Es kennen wohl alle Christen wenigstens einen Teil der Lehre von Gottes Vorsehung, denn die Bibel lehrt offensichtlich, dass Gott alle Dinge regiert. Ich kenne eigentlich keinen ernsthaft Glaubenden, der leugnen würde, dass Gott, der Herr, die Kontrolle über alle wesentlichen Dinge hat, wie z.B. Präsident­schafts­wahlen, Stürme oder Weltkriege. Die biblische Lehre über die Vorsehung Gottes beschränkt diese allerdings nicht auf die großen Ereignisse der Geschichte. Sie gilt auch den kleinsten Dingen und sei es, wie ein Würfel fällt. In Sprüche 16,33 heißt es: „Der Mensch wirft das Los; aber es fällt, wie der HERR will.“ Das Würfeln, das in gewisser Weise die moderne Entsprechung des Loswerfens ist, scheint ein völlig zufälliges Ergebnis zu haben. Doch das ist nicht so. Es bringt das Ergebnis, das Gott geordnet hat.

An diesem kleinen Beispiel kann man sich einfach verdeutlichen, dass Gott eine ganze Reihe von Dingen ordnet, wenn der Würfel auf eine bestimmte Zahl fallen soll. Der Würfel muss etwa mit einer bestimmten Kraft aus der Hand geworfen werden, mehr oder weniger würde jeweils eine andere Zahl zur Folge haben. Gott lenkt also den Arm dessen, der den Würfel wirft. Aber auch ein Windzug oder selbst der Zug einer Klimaanlage könnte das Ergebnis beeinflussen. Dabei würde die Kraft der Luftbewegung eine Rolle spielen. Das müsste Gott, der Herr, also für ein bestimmtes Ergebnis ebenso kon­trollieren. Auch die Temperatur kann ihren Einfluss haben, die doch in Beziehung steht zur Bewegung der Moleküle der Luft und den Atomen in den Molekülen und sogar den kleinsten Atomteilchen. Sie müssen genau den Zustand hervorbringen, der notwendig ist, wenn Gott will, dass der Würfel auf eine bestimmte Zahl fällt. Das alles ist wahrscheinlich noch eine starke Vereinfachung der gesamten Umstände, wenn man nur an die komplizierten Vorgänge im Bereich der Elementarteilchen denkt.

Nicht ein einziges „rebellisches Molekül“ kann sich außerhalb der souveränen Kontrolle Gottes und seiner Ziele bewegen.

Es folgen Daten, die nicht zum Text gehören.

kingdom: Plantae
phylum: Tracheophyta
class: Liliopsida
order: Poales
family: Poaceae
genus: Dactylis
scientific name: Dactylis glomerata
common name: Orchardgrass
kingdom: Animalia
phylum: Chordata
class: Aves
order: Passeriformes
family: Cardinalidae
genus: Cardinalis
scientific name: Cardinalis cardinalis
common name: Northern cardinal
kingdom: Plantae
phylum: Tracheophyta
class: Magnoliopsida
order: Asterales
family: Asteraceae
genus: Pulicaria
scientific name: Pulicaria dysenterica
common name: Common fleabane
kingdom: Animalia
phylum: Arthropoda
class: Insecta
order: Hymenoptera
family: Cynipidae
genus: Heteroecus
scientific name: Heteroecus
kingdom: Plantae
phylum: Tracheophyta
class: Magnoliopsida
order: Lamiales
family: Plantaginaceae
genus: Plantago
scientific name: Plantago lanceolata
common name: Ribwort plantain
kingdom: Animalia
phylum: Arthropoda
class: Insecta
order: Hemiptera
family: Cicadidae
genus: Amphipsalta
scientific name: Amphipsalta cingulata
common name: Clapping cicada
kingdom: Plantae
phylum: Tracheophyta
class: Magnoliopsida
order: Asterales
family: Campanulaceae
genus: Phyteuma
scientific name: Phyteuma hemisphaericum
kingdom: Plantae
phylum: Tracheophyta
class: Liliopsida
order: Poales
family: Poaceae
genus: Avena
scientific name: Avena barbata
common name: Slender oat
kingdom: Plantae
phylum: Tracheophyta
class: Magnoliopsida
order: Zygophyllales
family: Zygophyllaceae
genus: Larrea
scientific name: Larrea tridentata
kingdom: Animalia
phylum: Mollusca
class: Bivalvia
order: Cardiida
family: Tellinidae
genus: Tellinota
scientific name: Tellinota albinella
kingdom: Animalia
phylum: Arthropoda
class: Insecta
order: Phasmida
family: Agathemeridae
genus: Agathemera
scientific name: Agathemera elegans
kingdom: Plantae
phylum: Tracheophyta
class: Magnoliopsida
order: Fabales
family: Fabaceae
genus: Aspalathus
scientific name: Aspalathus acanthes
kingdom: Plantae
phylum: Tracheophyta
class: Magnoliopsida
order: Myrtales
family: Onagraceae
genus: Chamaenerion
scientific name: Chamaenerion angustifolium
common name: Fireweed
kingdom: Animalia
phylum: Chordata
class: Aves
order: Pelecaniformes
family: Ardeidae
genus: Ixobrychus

R. C. Sproul hat immer wieder daran erinnert, dass es nicht ein einziges „rebellisches Molekül“ gibt, das sich außerhalb der souveränen Kontrolle und den Zielen des Herrn bewegen könnte. Weil die kleinste Änderung in einer Folge von Folgen einen großen Effekt haben kann, ist das nicht möglich. Deswegen kann es so etwas wie einen blinden Zufall nicht geben.

Gottes tägliche Vorsehung

Wenn wir einmal verstanden haben, dass kein blinder Zufall unser Leben bestimmt, müsste das unsere Sicht auf unser tägliches Leben dramatisch verändern. Kaum einer von uns scheint für die Welt ein wichtiger Mensch zu sein. Wir haben einen begrenzten Einfluss auf eine Handvoll von Menschen und werden wohl auch bald vergessen, wenn wir sterben. Deswegen sind wir leicht dabei, zu denken, dass es auf unsere Taten nicht ankommt und Gott mit seinem Handeln nicht dabei sein muss. Wir mögen vielleicht denken, dass das bei den Herrschern in dieser Welt etwas anderes ist, während Gott bei dem Rest von uns nichts damit zu tun hat, wenn wir Windeln wechseln, versuchen, unsere heranwachsenden Kinder vor Problemen zu bewahren, lange arbeiten, um das Geld für die Miete zu verdienen, mit Nachbarn plaudern, uns mühen, jede Woche im Gottesdienst zu sein, abends die Füße hochlegen, mit den Kindern immer wieder die gleichen Spiele spielen, für eine Prüfung pauken und so weiter.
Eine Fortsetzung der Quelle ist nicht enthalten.